4.      Related Party Transactions

 

Founder Shares

 

On November 6, 2015, the Sponsor purchased 11,500,000 shares (the “Founder Shares”) of Class B common stock, par value $0.0001 per share (the “Class B Common Stock”), for an aggregate purchase price of $25,000, or approximately $0.002 per share. In February 2016, the Sponsor transferred 40,000 Founder Shares to each of the Company’s independent directors (together with the Sponsor, the “Initial Stockholders”) at their original purchase price. On February 24, 2016, the Company effected a stock dividend of approximately 0.125 shares for each outstanding share of Class B Common Stock, resulting in the initial stockholders holding an aggregate of 12,937,500 Founder Shares. On April 8, 2016, following the expiration of the underwriters’ remaining over-allotment option in connection with the Public Offering, the Sponsor forfeited 437,500 Founder Shares, so that the remaining 12,500,000 Founder Shares held by the Initial Stockholders would represent 20.0% of the issued and outstanding shares of common stock. As used herein, unless the context otherwise requires, “Founder Shares” shall be deemed to include the shares of Class A Common Stock issuable upon conversion thereof. The Founder Shares are identical to the Class A Common Stock included in the Units sold in the Public Offering except that the Founder Shares automatically convert into shares of Class A Common Stock at the time of the Initial Business Combination and are subject to certain transfer restrictions, as described in more detail below. Holders of Founder Shares may also elect to convert their shares of Class B Common Stock into an equal number of shares of Class A Common Stock, subject to adjustment, at any time.

 

The Company’s Initial Stockholders have agreed, subject to limited exceptions, not to transfer, assign or sell any of their Founder Shares until the earlier to occur of: (A) one year after the completion of the Initial Business Combination or (B) subsequent to the Initial Business Combination, (x) if the last sale price of the Class A Common Stock equals or exceeds $12.00 per share (as adjusted for stock splits, stock dividends, reorganizations, recapitalizations and the like) for any 20 trading days within any 30 trading day period commencing at least 150 days after the Initial Business Combination, or (y) the date on which the Company completes a liquidation, merger, stock exchange or other similar transaction that results in all of the Company’s stockholders having the right to exchange their shares of common stock for cash, securities or other property.

 

Private Placement Warrants

 

The Sponsor purchased an aggregate of 8,000,000 Private Placement Warrants at a price of $1.50 per whole warrant ($12,000,000 in the aggregate) in a private placement that occurred simultaneously with the closing of the Public Offering.

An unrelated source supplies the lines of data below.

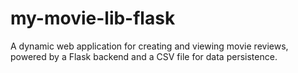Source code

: # my-movie-lib-flask
A dynamic web application for creating and viewing movie reviews, powered by a Flask backend and a CSV file for data persistence.
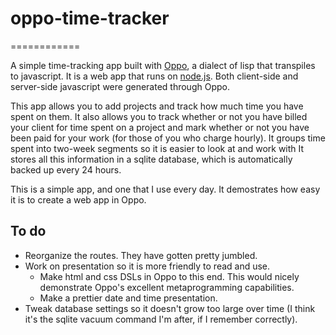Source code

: # oppo-time-tracker
============

A simple time-tracking app built with [Oppo](http://benekastah.github.com/oppo), a dialect of lisp that transpiles to javascript. It is a web app that runs on [node.js](https://nodejs.org). Both client-side and server-side javascript were generated through Oppo.

This app allows you to add projects and track how much time you have spent on them. It also allows you to track whether or not you have billed your client for time spent on a project and mark whether or not you have been paid for your work (for those of you who charge hourly). It groups time spent into two-week segments so it is easier to look at and work with It stores all this information in a sqlite database, which is automatically backed up every 24 hours.

This is a simple app, and one that I use every day. It demostrates how easy it is to create a web app in Oppo.

## To do

- Reorganize the routes. They have gotten pretty jumbled.
- Work on presentation so it is more friendly to read and use.
  - Make html and css DSLs in Oppo to this end. This would nicely demonstrate Oppo's excellent metaprogramming capabilities.
  - Make a prettier date and time presentation.
- Tweak database settings so it doesn't grow too large over time (I think it's the sqlite vacuum command I'm after, if I remember correctly).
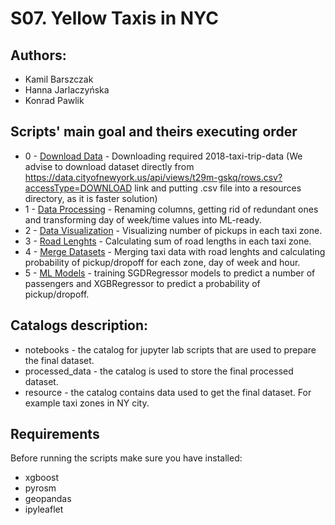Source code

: # S07. Yellow Taxis in NYC

## Authors:

* Kamil Barszczak
* Hanna Jarlaczyńska
* Konrad Pawlik

## Scripts' main goal and theirs executing order
* 0 - [Download Data](https://gitlab.kis.agh.edu.pl/data-engineering-2022/s07-yellow-taxis-in-nyc/-/blob/main/notebooks/download_data.ipynb) - Downloading required 2018-taxi-trip-data (We advise to download dataset directly from https://data.cityofnewyork.us/api/views/t29m-gskq/rows.csv?accessType=DOWNLOAD link and putting .csv file into a resources directory, as it is faster solution)
* 1 - [Data Processing](https://gitlab.kis.agh.edu.pl/data-engineering-2022/s07-yellow-taxis-in-nyc/-/blob/main/notebooks/data_processing.ipynb) - Renaming columns, getting rid of redundant ones and transforming day of week/time values into ML-ready.
* 2 - [Data Visualization](https://gitlab.kis.agh.edu.pl/data-engineering-2022/s07-yellow-taxis-in-nyc/-/blob/main/notebooks/data_visualization.ipynb) - Visualizing number of pickups in each taxi zone.
* 3 - [Road Lenghts](https://gitlab.kis.agh.edu.pl/data-engineering-2022/s07-yellow-taxis-in-nyc/-/blob/main/notebooks/road_lenghts.ipynb) - Calculating sum of road lengths in each taxi zone.
* 4 - [Merge Datasets](https://gitlab.kis.agh.edu.pl/data-engineering-2022/s07-yellow-taxis-in-nyc/-/blob/main/notebooks/merge_datasets.ipynb) - Merging taxi data with road lenghts and calculating probability of pickup/dropoff for each zone, day of week and hour.
* 5 - [ML Models](https://gitlab.kis.agh.edu.pl/data-engineering-2022/s07-yellow-taxis-in-nyc/-/blob/main/notebooks/ml_models.ipynb) - training SGDRegressor models to predict a number of passengers and XGBRegressor to predict a probability of pickup/dropoff.

## Catalogs description:

* notebooks - the catalog for jupyter lab scripts that are used to prepare the final dataset.
* processed_data - the catalog is used to store the final processed dataset.
* resource - the catalog contains data used to get the final dataset. For example taxi zones in NY city.

## Requirements

Before running the scripts make sure you have installed:

* xgboost
* pyrosm
* geopandas
* ipyleaflet


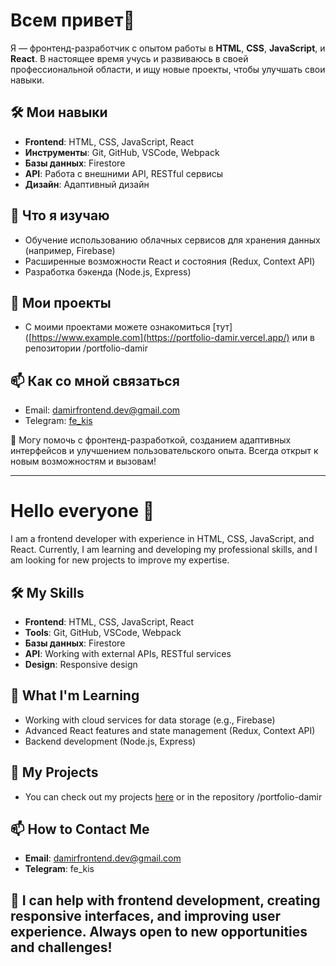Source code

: # Всем привет👋


Я — фронтенд-разработчик с опытом работы в **HTML**, **CSS**, **JavaScript**, и **React**. В настоящее время учусь и развиваюсь в своей профессиональной области, и ищу новые проекты, чтобы улучшать свои навыки.

## 🛠 Мои навыки
- **Frontend**: HTML, CSS, JavaScript, React
- **Инструменты**: Git, GitHub, VSCode, Webpack
- **Базы данных**: Firestore
- **API**: Работа с внешними API, RESTful сервисы
- **Дизайн**: Адаптивный дизайн

## 🌱 Что я изучаю
- Обучение использованию облачных сервисов для хранения данных (например, Firebase)
- Расширенные возможности React и состояния (Redux, Context API)
- Разработка бэкенда (Node.js, Express)

## 💼 Мои проекты
- С моими проектами можете ознакомиться [тут]([https://www.example.com](https://portfolio-damir.vercel.app/) или в репозитории /portfolio-damir

## 📫 Как со мной связаться
- Email: [damirfrontend.dev@gmail.com](mailto:damirfrontend.dev@gmail.com)
- Telegram: [fe_kis](https://t.me/fe_kis)

🔭 Могу помочь с фронтенд-разработкой, созданием адаптивных интерфейсов и улучшением пользовательского опыта. Всегда открыт к новым возможностям и вызовам!

-------------------------

# Hello everyone 👋  
I am a frontend developer with experience in HTML, CSS, JavaScript, and React. Currently, I am learning and developing my professional skills, and I am looking for new projects to improve my expertise.

## 🛠 My Skills  
- **Frontend**: HTML, CSS, JavaScript, React  
- **Tools**: Git, GitHub, VSCode, Webpack  
- **Базы данных**: Firestore  
- **API**: Working with external APIs, RESTful services  
- **Design**: Responsive design  

## 🌱 What I'm Learning  
- Working with cloud services for data storage (e.g., Firebase)  
- Advanced React features and state management (Redux, Context API)  
- Backend development (Node.js, Express)

## 💼 My Projects  
- You can check out my projects [here](https://www.example.com) or in the repository /portfolio-damir  

## 📫 How to Contact Me  
- **Email**: damirfrontend.dev@gmail.com  
- **Telegram**: fe_kis  

## 🔭 I can help with frontend development, creating responsive interfaces, and improving user experience. Always open to new opportunities and challenges!  





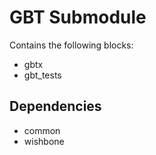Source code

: # GBT Submodule

Contains the following blocks:

- gbtx
- gbt_tests

## Dependencies

- common
- wishbone
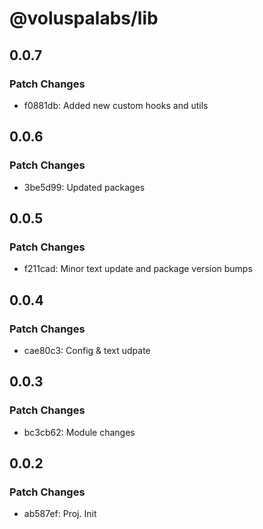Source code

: # @voluspalabs/lib

## 0.0.7

### Patch Changes

- f0881db: Added new custom hooks and utils

## 0.0.6

### Patch Changes

- 3be5d99: Updated packages

## 0.0.5

### Patch Changes

- f211cad: Minor text update and package version bumps

## 0.0.4

### Patch Changes

- cae80c3: Config & text udpate

## 0.0.3

### Patch Changes

- bc3cb62: Module changes

## 0.0.2

### Patch Changes

- ab587ef: Proj. Init
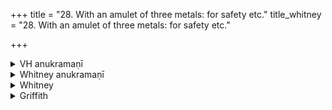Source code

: +++
title = "28. With an amulet of three metals: for safety etc."
title_whitney = "28. With an amulet of three metals: for safety etc."

+++

<details><summary>VH anukramaṇī</summary>

दीर्घायुः।  
१-१४ अथर्वा। त्रिवृत्, अग्न्यादयः। त्रिष्टुप्, ६ पञ्चपदातिशक्वरी, ७,९-१०,१२ ककुम्मत्यनुष्टुप् १३ पुरउष्णिक्।
</details>

<details><summary>Whitney anukramaṇī</summary>

[Atharvan.—caturdaśarcam. trivṛddevatyam (agnyādīn mantroktān devān samprārthya trivṛtam astāut). trāiṣṭubham: 6. 5-p. atiśakvarī; 7, 9, 10, 12. kakummatyanuṣṭubh; 13. purauṣṇih.]
</details>



<details><summary>Whitney</summary>

### Comment
⌊The second half of 1 is prose.⌋ Found also (except vs. 2 and vss. 12-14) in Pāipp. ii. Used by Kāuś. twice, in company with i. 9 and i. 35, in a ceremony (11. 19) for obtaining one's desires and in one (52. 20) for winning splendor; and vss. i, 12-14 in one (58. 10, 11) for gaining length of life.


### Translations
Translated: Ludwig, p. 387; Griffith, i. 234; Weber, xviii. 271.
</details>

<details><summary>Griffith</summary>

A charm to ensure general protection and prosperity
</details>
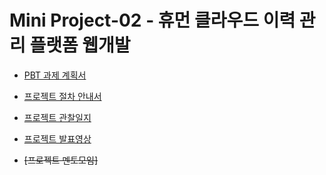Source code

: # Mini Project-02 - 휴먼 클라우드 이력 관리 플랫폼 웹개발

- [PBT 과제 계획서](PBT%20과제%20계획서.md)
- [프로젝트 절차 안내서](프로젝트%20절차%20안내서.md)
- [프로젝트 관찰일지](프로젝트%20관찰일지.md)
- [프로젝트 발표영상](프로젝트_발표영상.md)

- ~~[프로젝트 멘토모임]~~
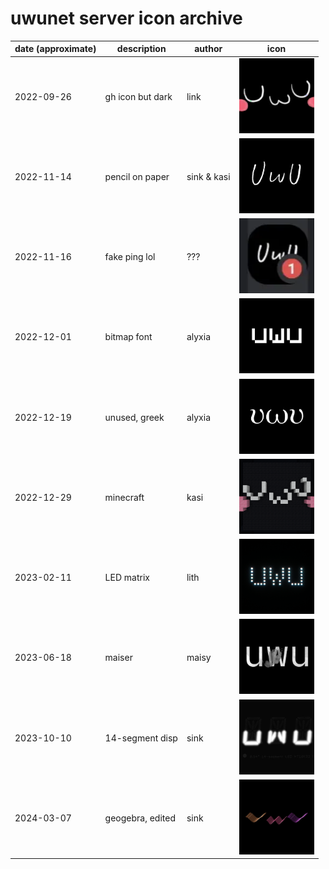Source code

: # uwunet server icon archive

| date (approximate) | description      | author      | icon                                                    |
|--------------------|------------------|-------------|---------------------------------------------------------|
| 2022-09-26         | gh icon but dark | link        | <img width="120" src="icon-2022-09-26.webp">            |
| 2022-11-14         | pencil on paper  | sink & kasi | <img width="120" src="icon-2022-11-14.webp">            |
| 2022-11-16         | fake ping lol    | ???         | <img width="120" src="icon-2022-11-16-badquality.webp"> |
| 2022-12-01         | bitmap font      | alyxia      | <img width="120" src="icon-2022-12-01.webp">            |
| 2022-12-19         | unused, greek    | alyxia      | <img width="120" src="icon-2022-12-19-unused.webp">     |
| 2022-12-29         | minecraft        | kasi        | <img width="120" src="icon-2022-12-29.webp">            |
| 2023-02-11         | LED matrix       | lith        | <img width="120" src="icon-2023-02-11.webp">            |
| 2023-06-18         | maiser           | maisy       | <img width="120" src="icon-2023-06-18.webp">            |
| 2023-10-10         | 14-segment disp  | sink        | <img width="120" src="icon-2023-10-10.webp">            |
| 2024-03-07         | geogebra, edited | sink        | <img width="120" src="icon-2024-03-07.png">             |
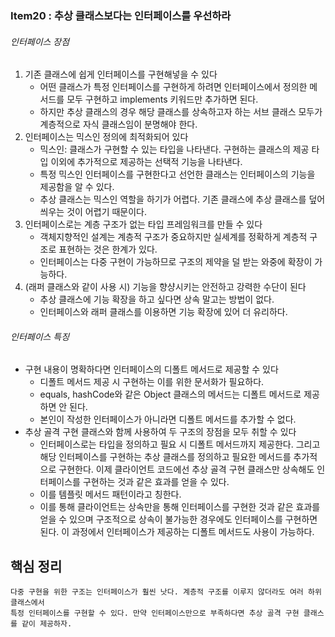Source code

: ### Item20 : 추상 클래스보다는 인터페이스를 우선하라

###### 인터페이스 장점
1. 기존 클래스에 쉽게 인터페이스를 구현해넣을 수 있다
   - 어떤 클래스가 특정 인터페이스를 구현하게 하려면 인터페이스에서 정의한 메서드를 모두 구현하고 implements 키워드만 추가하면 된다.
   - 하지만 추상 클래스의 경우 해당 클래스를 상속하고자 하는 서브 클래스 모두가 계층적으로 자식 클래스임이 분명해야 한다.
2. 인터페이스는 믹스인 정의에 최적화되어 있다
   - 믹스인: 클래스가 구현할 수 있는 타입을 나타낸다. 구현하는 클래스의 제공 타입 이외에 추가적으로 제공하는 선택적 기능을
   나타낸다.
   - 특정 믹스인 인터페이스를 구현한다고 선언한 클래스는 인터페이스의 기능을 제공함을 알 수 있다.
   - 추상 클래스는 믹스인 역할을 하기가 어렵다. 기존 클래스에 추상 클래스를 덮어 씌우는 것이 어렵기 때문이다.
3. 인터페이스로는 계층 구조가 없는 타입 프레임워크를 만들 수 있다
   - 객체지향적인 설계는 계층적 구조가 중요하지만 실세계를 정확하게 계층적 구조로 표현하는 것은 한계가 있다.
   - 인터페이스는 다중 구현이 가능하므로 구조의 제약을 덜 받는 와중에 확장이 가능하다.
4. (래퍼 클래스와 같이 사용 시) 기능을 향샹시키는 안전하고 강력한 수단이 된다
   - 추상 클래스에 기능 확장을 하고 싶다면 상속 말고는 방법이 없다.
   - 인터페이스와 래퍼 클래스를 이용하면 기능 확장에 있어 더 유리하다.

###### 인터페이스 특징
- 구현 내용이 명확하다면 인터페이스의 디폴트 메서드로 제공할 수 있다
  - 디폴트 메서드 제공 시 구현하는 이를 위한 문서화가 필요하다.
  - equals, hashCode와 같은 Object 클래스의 메서드는 디폴트 메서드로 제공하면 안 된다.
  - 본인이 작성한 인터페이스가 아니라면 디폴트 메서드를 추가할 수 없다.
- 추상 골격 구현 클래스와 함께 사용하여 두 구조의 장점을 모두 취할 수 있다
  - 인터페이스로는 타입을 정의하고 필요 시 디폴트 메서드까지 제공한다. 그리고 해당 인터페이스를 구현하는
  추상 클래스를 정의하고 필요한 메서드를 추가적으로 구현한다. 이제 클라이언트 코드에선 추상 골격 구현 클래스만 상속해도
  인터페이스를 구현하는 것과 같은 효과를 얻을 수 있다.
  - 이를 템플릿 메서드 패턴이라고 칭한다.
  - 이를 통해 클라이언트는 상속만을 통해 인터페이스를 구현한 것과 같은 효과를 얻을 수 있으며 구조적으로 상속이 불가능한 경우에도
  인터페이스를 구현하면 된다. 이 과정에서 인터페이스가 제공하는 디폴트 메서드도 사용이 가능하다.

## 핵심 정리
    다중 구현을 위한 구조는 인터페이스가 훨씬 낫다. 계층적 구조를 이루지 않더라도 여러 하위 클래스에서 
    특정 인터페이스를 구현할 수 있다. 만약 인터페이스만으로 부족하다면 추상 골격 구현 클래스를 같이 제공하자.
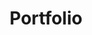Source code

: ---
_db_id: 819
content_type: topic
learning_outcomes: null
prerequisites:
  hard: null
  soft: []
ready: true
tags:
- employability-sprint
title: Portfolio
---
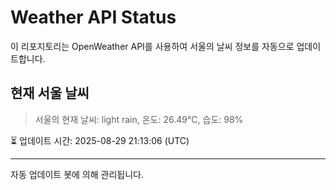 
# Weather API Status

이 리포지토리는 OpenWeather API를 사용하여 서울의 날씨 정보를 자동으로 업데이트합니다.

## 현재 서울 날씨
> 서울의 현재 날씨: light rain, 온도: 26.49°C, 습도: 98%

⏳ 업데이트 시간: 2025-08-29 21:13:06 (UTC)

---
자동 업데이트 봇에 의해 관리됩니다.
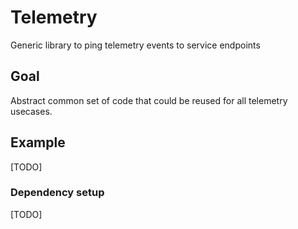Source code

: # Telemetry
Generic library to ping telemetry events to service endpoints

## Goal
Abstract common set of code that could be reused for all telemetry usecases.

## Example
[TODO]

### Dependency setup
[TODO]

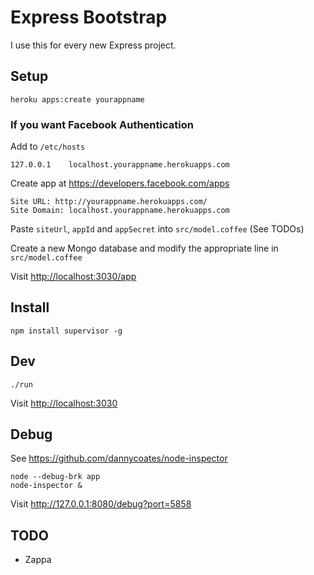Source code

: # Express Bootstrap

I use this for every new Express project.

## Setup

    heroku apps:create yourappname

### If you want Facebook Authentication

Add to `/etc/hosts`

    127.0.0.1    localhost.yourappname.herokuapps.com

Create app at <https://developers.facebook.com/apps>

    Site URL: http://yourappname.herokuapps.com/
    Site Domain: localhost.yourappname.herokuapps.com

Paste `siteUrl`, `appId` and `appSecret` into `src/model.coffee` (See TODOs)

Create a new Mongo database and modify the appropriate line in `src/model.coffee`

Visit <http://localhost:3030/app>

## Install

    npm install supervisor -g

## Dev

    ./run
    
Visit <http://localhost:3030>

## Debug

See <https://github.com/dannycoates/node-inspector>

    node --debug-brk app
    node-inspector &
    
 Visit <http://127.0.0.1:8080/debug?port=5858>
 
## TODO

 - Zappa
 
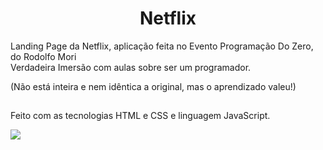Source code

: <h1 align="center">Netflix</h1>

Landing Page da Netflix, aplicação feita no Evento Programação Do Zero, do Rodolfo Mori
<br>
Verdadeira Imersão com aulas sobre ser um programador.

(Não está inteira e nem idêntica a original, mas o aprendizado valeu!)

##

Feito com as tecnologias HTML e CSS e linguagem JavaScript.

<img src="https://raw.githubusercontent.com/victorSmenezes/Netflix/cea90ab0a47e2353eeb0f63473e6d5f5b1bce113/imagens/Captura%20de%20tela%202022-04-04%20205422.png"/>
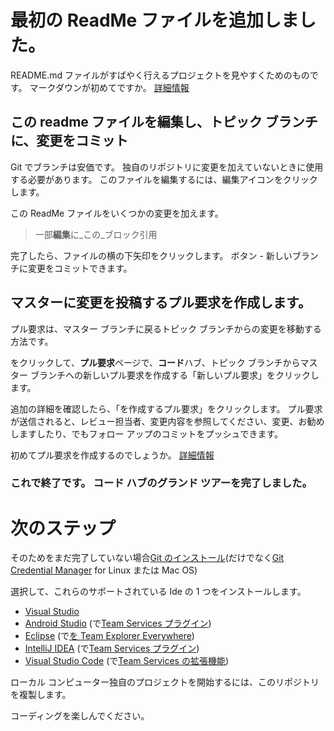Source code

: # <a name="youve-added-your-first-readme-file"></a>最初の ReadMe ファイルを追加しました。
README.md ファイルがすばやく行えるプロジェクトを見やすくためのものです。  マークダウンが初めてですか。 [詳細情報](https://go.microsoft.com/fwlink/p/?LinkId=524306&clcid=0x409)

## <a name="edit-this-readme-and-commit-your-change-to-a-topic-branch"></a>この readme ファイルを編集し、トピック ブランチに、変更をコミット
Git でブランチは安価です。  独自のリポジトリに変更を加えていないときに使用する必要があります。  このファイルを編集するには、編集アイコンをクリックします。

この ReadMe ファイルをいくつかの変更を加えます。

> 一部**編集**に_この_ブロック引用

完了したら、ファイルの横の下矢印をクリックします。 ボタン - 新しいブランチに変更をコミットできます。

## <a name="create-a-pull-request-to-contribute-your-changes-back-into-master"></a>マスターに変更を投稿するプル要求を作成します。
プル要求は、マスター ブランチに戻るトピック ブランチからの変更を移動する方法です。

をクリックして、**プル要求**ページで、**コード**ハブ、トピック ブランチからマスター ブランチへの新しいプル要求を作成する「新しいプル要求」をクリックします。

追加の詳細を確認したら、「を作成するプル要求」をクリックします。 プル要求が送信されると、レビュー担当者、変更内容を参照してください、変更、お勧めしますしたり、でもフォロー アップのコミットをプッシュできます。

初めてプル要求を作成するのでしょうか。  [詳細情報](https://go.microsoft.com/fwlink/?LinkId=533211&clcid=0x409)

### <a name="congratulations-youve-completed-the-grand-tour-of-the-code-hub"></a>これで終了です。 コード ハブのグランド ツアーを完了しました。

# <a name="next-steps"></a>次のステップ

そのためをまだ完了していない場合[Git のインストール](https://git-scm.com/downloads)(だけでなく[Git Credential Manager](https://java.visualstudio.com/Downloads/gitcredentialmanager/Index) for Linux または Mac OS)

選択して、これらのサポートされている Ide の 1 つをインストールします。
* [Visual Studio](https://go.microsoft.com/fwlink/?LinkId=309297&clcid=0x409&slcid=0x409)
* [Android Studio](https://developer.android.com/studio) (で[Team Services プラグイン](https://java.visualstudio.com/Downloads/intellijplugin/Index))
* [Eclipse](https://www.eclipse.org/downloads) (で[を Team Explorer Everywhere](https://java.visualstudio.com/Downloads/eclipseplugin/Index))
* [IntelliJ IDEA](https://www.jetbrains.com/idea/download) (で[Team Services プラグイン](https://java.visualstudio.com/Downloads/intellijplugin/Index))
* [Visual Studio Code](https://code.visualstudio.com/Download) (で[Team Services の拡張機能](https://java.visualstudio.com/Downloads/visualstudiocode/Index))

ローカル コンピューター独自のプロジェクトを開始するには、このリポジトリを複製します。
  
コーディングを楽しんでください。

Each whole Private Placement Warrant is exercisable for one whole share of Class A Common Stock at a price of $11.50 per share. A portion of the purchase price of the Private Placement Warrants was added to the proceeds from the Public Offering held in the Trust Account such that at the closing of the Public Offering $500,000,000 was placed in the Trust Account. If the Initial Business Combination is not completed within 24 months from the closing of the Public Offering, the proceeds from the sale of the Private Placement Warrants held in the Trust Account will be used to fund the redemption of the Public Shares (subject to the requirements of applicable law) and the Private Placement Warrants will expire worthless. The Private Placement Warrants are non-redeemable and exercisable on a cashless basis so long as they are held by the Sponsor or its permitted transferees.

 

The Sponsor has agreed, subject to limited exceptions, not to transfer, assign or sell any of the Private Placement Warrants until 30 days after the completion of the Initial Business Combination.

 

Registration Rights 

 

The holders of Founder Shares, Private Placement Warrants and warrants that may be issued upon conversion of working capital loans, if any, are entitled to registration rights (in the case of the Founder Shares, only after conversion of such shares to shares of Class A Common Stock) as stated in the registration rights agreement signed on the date of the prospectus for the Public Offering. These holders are entitled to certain demand and “piggyback” registration rights.

 

However, the registration rights agreement provides that the Company will not permit any registration statement filed under the Securities Act to become effective until termination of the applicable lock-up period for the securities to be registered. The Company will bear the expenses incurred in connection with the filing of any such registration statements.

 

Related Party Loans 

 

On November 6, 2015, the Sponsor agreed to loan the Company an aggregate of up to $300,000 to cover expenses related to the Public Offering pursuant to a promissory note (the “Note”). This loan was non-interest bearing and payable on the earlier of March 31, 2016 or the completion of the Public Offering. On November 10, 2015, the Company borrowed $150,000 under the Note. In February 2016, the Company borrowed the remaining $150,000 under the Note. On February 29, 2016, the full $300,000 balance of the Note was repaid to the Sponsor.

 

Administrative Support Agreement

 

On February 23, 2016, the Company entered into an administrative support agreement pursuant to which it agreed to pay an affiliate of the Sponsor a total of $10,000 per month for office space, utilities and secretarial and administrative support. Upon completion of the Initial Business Combination or the Company’s liquidation, the Company will cease paying these monthly fees. For the period ended March 31, 2016, the Company paid the affiliate of the Sponsor $10,000 for such services.